We have become, by the power of a glorious evolutionary accident called intelligence, the stewards of life’s continuity on earth. We did not ask for this role, but we cannot abjure it. We may not be suited to it, but here we are.
— Stephen Jay Gould

Have you heard the one about the married couple living on a convent? No? Well that's where this story begins.

Picture it. St. Mary-of-the-Woods. 2014. Fresh off of selling nearly everything we owned, we moved into a convent for a year to learn about sustainable farming. Apparently, not all nuns wear habits. Some wear Carhartts.


The White Violet Center for Eco-Justice, started by the Sisters of Providence, has spent over 20 years teaching about how to care for all creation by teaching how to care for the land.

I'm not sure there is a better way to commune with nature than to grow food naturally, eat it fresh from the land, and have it nourish your entire being.
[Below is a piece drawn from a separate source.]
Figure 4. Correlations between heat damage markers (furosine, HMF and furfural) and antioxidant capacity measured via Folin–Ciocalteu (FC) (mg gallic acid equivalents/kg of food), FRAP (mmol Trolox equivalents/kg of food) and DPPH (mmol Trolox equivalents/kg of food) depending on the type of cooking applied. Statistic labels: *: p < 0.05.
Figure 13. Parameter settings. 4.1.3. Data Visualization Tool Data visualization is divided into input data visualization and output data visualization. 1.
So, naturally--or rather unnaturally--humans, in our infinite lack of wisdom, have done everything in our power to fracture this life sustaining relationship with our food. We use poisonous chemicals to kill everything around what we're growing. We break the genetic code of our crops. We have giant, artificially-lit buildings to house our supposed bounty. And we've collectively convinced ourselves that this is normal. It's not. It's a tragically broken system that is coming apart at the seams and revealing its horde of flaws.

Fortunately, on small plots of land across the country and across the globe, small farmers have been quietly fighting back against this harmful approach to food and land stewardship. But their voices are getting louder and more numerous. They are becoming legion.
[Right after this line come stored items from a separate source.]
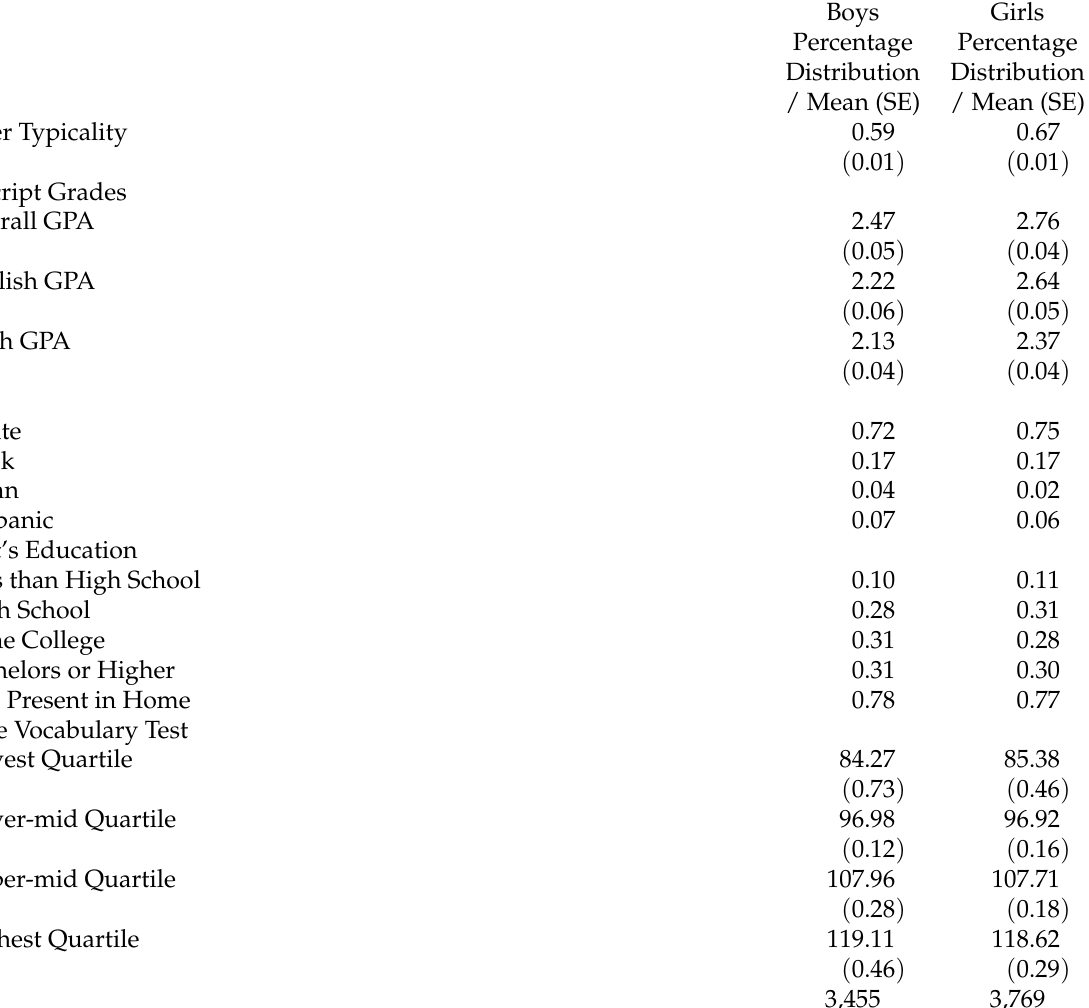
Table 2: Variables used in analysis for boys and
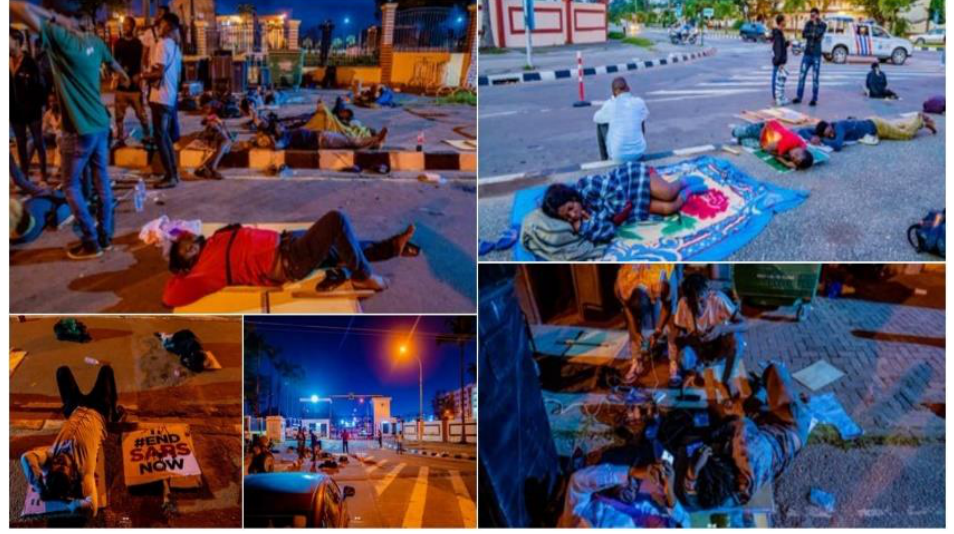
Figure 4: #EndSARS protesters sleeping at the Lagos House of Assembly; Source: Ososanya,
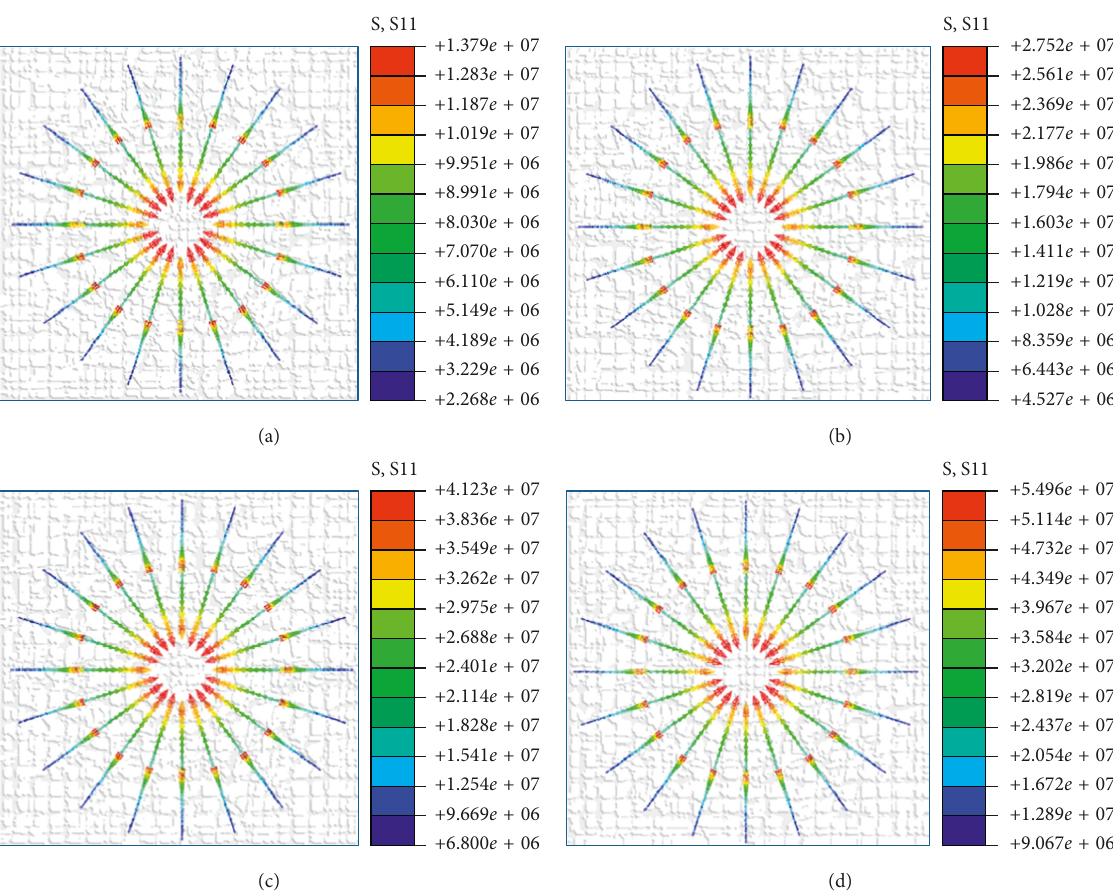
Figure 10: Axial force distribution of bolt with different stress release coefficients. (a) α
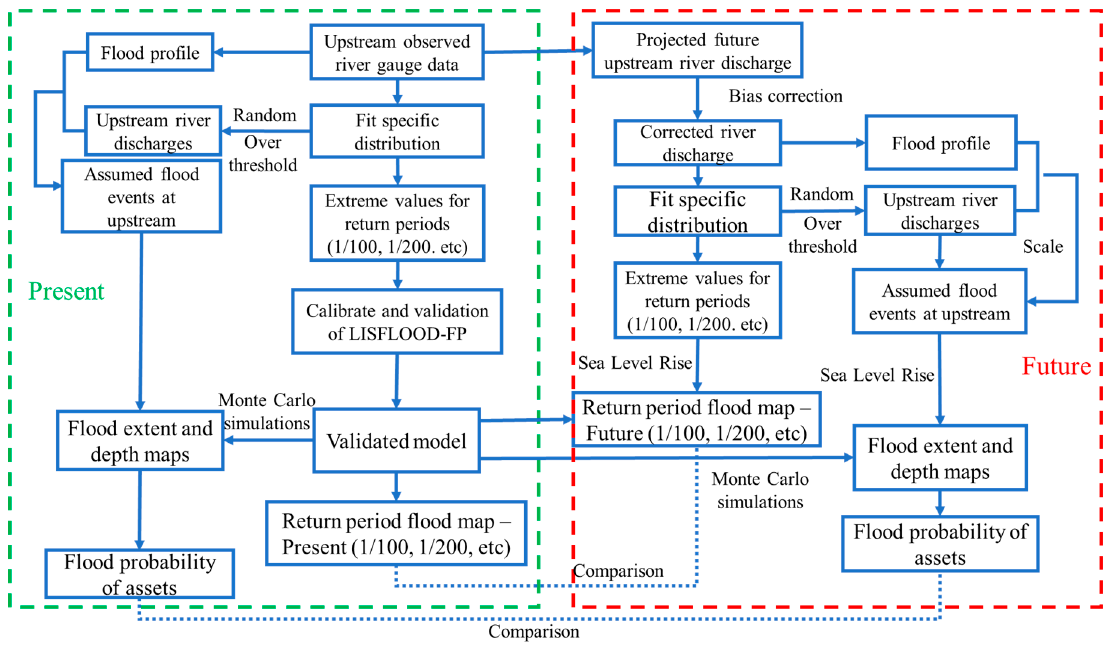
Figure 8. The flow chart of hydraulic modelling in the small town case to consider both present (green) and future (red) scenarios with sea level rises and climate change.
Nestled in a picturesque corner of far-western Indiana, a training ground for these voices exists in the White Violet Center.
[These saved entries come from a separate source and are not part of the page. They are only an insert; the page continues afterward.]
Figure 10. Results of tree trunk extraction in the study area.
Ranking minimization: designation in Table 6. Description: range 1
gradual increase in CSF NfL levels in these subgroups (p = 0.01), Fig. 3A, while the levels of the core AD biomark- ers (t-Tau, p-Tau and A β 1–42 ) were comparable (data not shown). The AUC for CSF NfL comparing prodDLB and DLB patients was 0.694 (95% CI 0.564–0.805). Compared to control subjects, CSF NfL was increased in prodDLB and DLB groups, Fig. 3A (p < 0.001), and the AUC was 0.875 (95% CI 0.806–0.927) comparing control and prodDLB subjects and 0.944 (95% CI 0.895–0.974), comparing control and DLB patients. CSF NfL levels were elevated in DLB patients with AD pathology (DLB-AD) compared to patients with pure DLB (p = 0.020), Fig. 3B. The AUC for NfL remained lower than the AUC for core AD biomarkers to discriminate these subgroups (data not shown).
To appreciate the gift that is our planet, you have to immerse yourself in its life cycles. Work outside in the pouring rain. Sweat so much that you have to change your shirt three times in a single day. Get dirt under your fingernails that no amount of scrubbing, only time, can remove.

I can't tell you how exciting it is to grow food from seed; to see a tiny sprout break the ground and start its ascent toward the sun. It's difficult to put into words how energizing it is to be covered in mud. Words can't explain the enormous sense of pride you have at harvest. These are feelings and experiences that even the great poets have tried in vain to put into words. It's intoxicating, and it forever calls you back.

These are things I've learned because of my time spent at the White Violet Center. Without the guidance of our farm family, I might have never known my full potential, nor the potential of my species. We can make this a better planet. We can fix what we've broken. Frankly, we have no choice.

So here we are, a few years later and a few years older, spending one more fulfilling day back on the farm that we called home for a year. Volunteering a little of our time and labors, and as usual, the arrangement gives us the best of the bargain.